DATA SUPPLIED
[Start of Attachment]

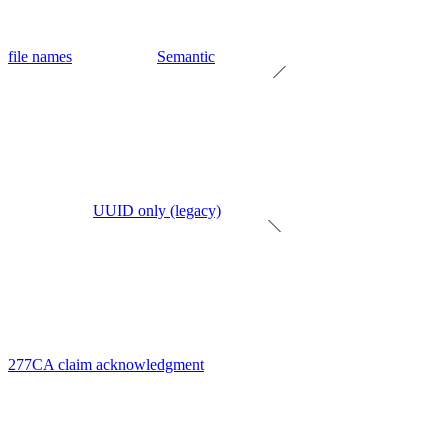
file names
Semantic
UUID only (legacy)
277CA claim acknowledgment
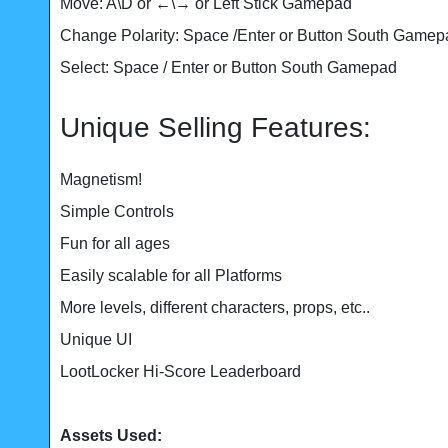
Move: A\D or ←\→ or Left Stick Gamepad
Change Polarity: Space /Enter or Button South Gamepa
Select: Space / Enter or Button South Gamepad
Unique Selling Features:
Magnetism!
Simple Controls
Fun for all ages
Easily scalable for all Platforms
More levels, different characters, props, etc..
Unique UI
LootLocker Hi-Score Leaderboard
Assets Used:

[End of Attachment]
[Start of Attachment]

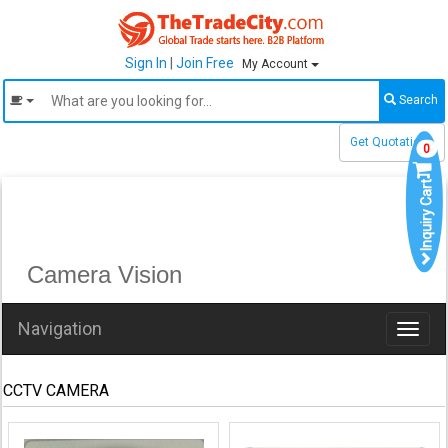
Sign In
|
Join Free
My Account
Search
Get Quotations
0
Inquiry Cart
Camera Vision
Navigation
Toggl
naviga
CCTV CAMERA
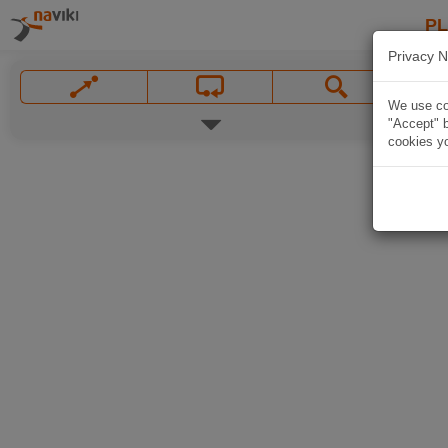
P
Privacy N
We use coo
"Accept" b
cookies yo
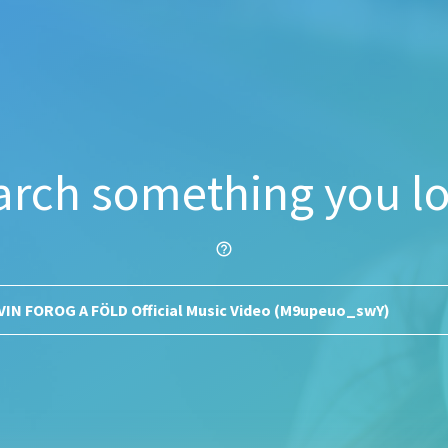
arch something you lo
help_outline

[End of Attachment]

TASK PROMPT
In the entries above, every line from the line with "UUID only (legacy)" to the line with "Easily scalable for all Platforms" is to be printed exactly, with both ends included and pictures excluded.

ANSWER BOX
UUID only (legacy)
277CA claim acknowledgment
Move: A\D or ←\→ or Left Stick Gamepad
Change Polarity: Space /Enter or Button South Gamepa
Select: Space / Enter or Button South Gamepad
Unique Selling Features:
Magnetism!
Simple Controls
Fun for all ages
Easily scalable for all Platforms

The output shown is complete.